►

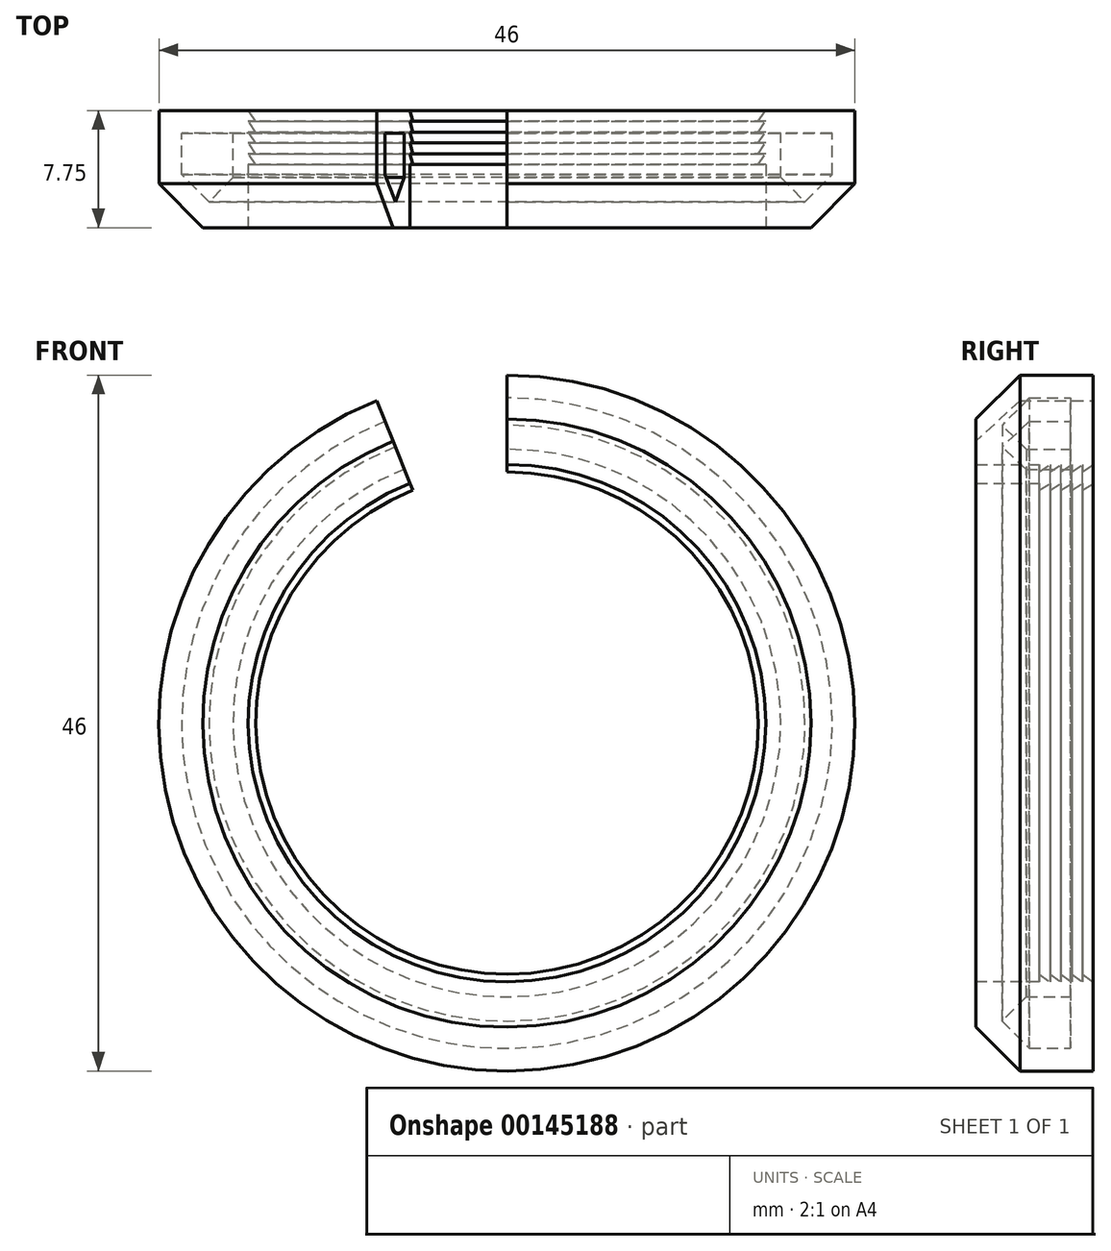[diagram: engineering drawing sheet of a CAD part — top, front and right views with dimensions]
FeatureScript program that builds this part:
annotation { "Feature Type Name" : "Feature", "Feature Type Description" : "" }
export const myFeature = defineFeature(function(context is Context, id is Id, definition is map)
    precondition{}
    {
        {
            var Q0;
            Q0=qCreatedBy(makeId("Top.planeOp"),FACE);
            var sketch = newSketch(context, id + "F0", { "sketchPlane" : qUnion([Q0])});
            skLineSegment(sketch, "E0", {"start": v(0, -58.44) * mm, "end": v(0, 42) * mm, "construction": true});
            skSolve(sketch);
        }
        {
            var Q0;
            Q0=qCreatedBy(makeId("Right.planeOp"),FACE);
            var sketch = newSketch(context, id + "F1", { "sketchPlane" : qUnion([Q0])});
            skLineSegment(sketch, "E1", {"start": v(-13.88, 17.1) * mm, "end": v(-13.88, 26.85) * mm});
            skLineSegment(sketch, "E2", {"start": v(-13.88, 26.85) * mm, "end": v(-14.88, 26.85) * mm});
            skLineSegment(sketch, "E3", {"start": v(-14.88, 26.85) * mm, "end": v(-21.63, 20.1) * mm});
            skLineSegment(sketch, "E4", {"start": v(-21.63, 20.1) * mm, "end": v(-21.63, 17.1) * mm});
            skLineSegment(sketch, "E5", {"start": v(-21.63, 17.1) * mm, "end": v(-17.45, 17.1) * mm});
            skLineSegment(sketch, "E6", {"start": v(-17.45, 17.1) * mm, "end": v(-17.45, 16.6) * mm});
            skLineSegment(sketch, "E7", {"start": v(-17.45, 16.6) * mm, "end": v(-16.73, 17.1) * mm});
            skLineSegment(sketch, "E8", {"start": v(-16.73, 17.1) * mm, "end": v(-16.73, 16.6) * mm});
            skLineSegment(sketch, "E9", {"start": v(-16.73, 16.6) * mm, "end": v(-16.02, 17.1) * mm});
            skLineSegment(sketch, "E10", {"start": v(-16.02, 17.1) * mm, "end": v(-16.02, 16.6) * mm});
            skLineSegment(sketch, "E11", {"start": v(-16.02, 16.6) * mm, "end": v(-15.3, 17.1) * mm});
            skLineSegment(sketch, "E12", {"start": v(-15.3, 17.1) * mm, "end": v(-15.3, 16.6) * mm});
            skLineSegment(sketch, "E13", {"start": v(-15.3, 16.6) * mm, "end": v(-14.6, 17.1) * mm});
            skLineSegment(sketch, "E14", {"start": v(-14.6, 17.1) * mm, "end": v(-14.6, 16.6) * mm});
            skLineSegment(sketch, "E15", {"start": v(-14.6, 16.6) * mm, "end": v(-13.88, 17.1) * mm});
            skSolve(sketch);
        }
        {
            var Q0;
            Q0=qSketchRegion(id+"F1",true);
            var Q1;
            Q1=sQuery(id+"F0.wireOp",EDGE,"E0");
            revolve(context, id + "F2", {"entities" : qUnion([Q0]), "axis" : qUnion([Q1]), "revolveType" : RevolveType.ONE_DIRECTION, "angle" : 338 * degree});
        }
        {
            var Q0;
            Q0=qCreatedBy(makeId("Front.planeOp"),FACE);
            var sketch = newSketch(context, id + "F3", { "sketchPlane" : qUnion([Q0])});
            skCircle(sketch, "E16", {"center": v(0, 0) * mm, "radius": 23 * mm});
            skCircle(sketch, "E17", {"center": v(0, 0) * mm, "radius": 43 * mm});
            skSolve(sketch);
        }
        {
            var Q0;
            Q0 = qSketchRegion(id + "F3", true);
            extrude(context, id + "F4", {"entities" : qUnion([Q0]), "operationType" : NewBodyOperationType.REMOVE, "depth" : 25 * mm});
        }
        {
            var Q0;
            Q0=makeQuery(id+"F2.opRevolve","CAP_FACE",FACE,{"disambiguationData":[OSD([sQuery(id+"F1.wireOp",EDGE,"E1"),sQuery(id+"F1.wireOp",EDGE,"E2"),sQuery(id+"F1.wireOp",EDGE,"E3"),sQuery(id+"F1.wireOp",EDGE,"E4"),sQuery(id+"F1.wireOp",EDGE,"E5"),sQuery(id+"F1.wireOp",EDGE,"E6"),sQuery(id+"F1.wireOp",EDGE,"E7"),sQuery(id+"F1.wireOp",EDGE,"E8"),sQuery(id+"F1.wireOp",EDGE,"E9"),sQuery(id+"F1.wireOp",EDGE,"E10"),sQuery(id+"F1.wireOp",EDGE,"E11"),sQuery(id+"F1.wireOp",EDGE,"E12"),sQuery(id+"F1.wireOp",EDGE,"E13"),sQuery(id+"F1.wireOp",EDGE,"E14"),sQuery(id+"F1.wireOp",EDGE,"E15")])],"isStart":false});
            var sketch = newSketch(context, id + "F5", { "sketchPlane" : qUnion([Q0])});
            skLineSegment(sketch, "E18", {"start": v(-15.38, 21.5) * mm, "end": v(-18.1, 21.5) * mm});
            skLineSegment(sketch, "E19", {"start": v(-18.1, 21.5) * mm, "end": v(-19.91, 19.7) * mm});
            skLineSegment(sketch, "E20", {"start": v(-19.91, 19.7) * mm, "end": v(-18.31, 18.1) * mm});
            skLineSegment(sketch, "E21", {"start": v(-18.31, 18.1) * mm, "end": v(-15.38, 18.1) * mm});
            skLineSegment(sketch, "E22", {"start": v(-15.38, 18.1) * mm, "end": v(-15.38, 21.5) * mm});
            skSolve(sketch);
        }
        {
            var Q0;
            Q0 = qSketchRegion(id + "F5", true);
            var Q1;
            Q1=sQuery(id+"F0.wireOp",EDGE,"E0");
            revolve(context, id + "F6", {"operationType" : NewBodyOperationType.REMOVE, "entities" : qUnion([Q0]), "axis" : qUnion([Q1]), "revolveType" : RevolveType.FULL, "oppositeDirection" : true});
        }
    });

◄

Copy out the lines from the very first one through the line containing "export const myFeature", including both ends. Omit the pictures from your copy.

[diagram: engineering drawing sheet of a CAD part — top, front and right views with dimensions]
FeatureScript program that builds this part:
annotation { "Feature Type Name" : "Feature", "Feature Type Description" : "" }
export const myFeature = defineFeature(function(context is Context, id is Id, definition is map)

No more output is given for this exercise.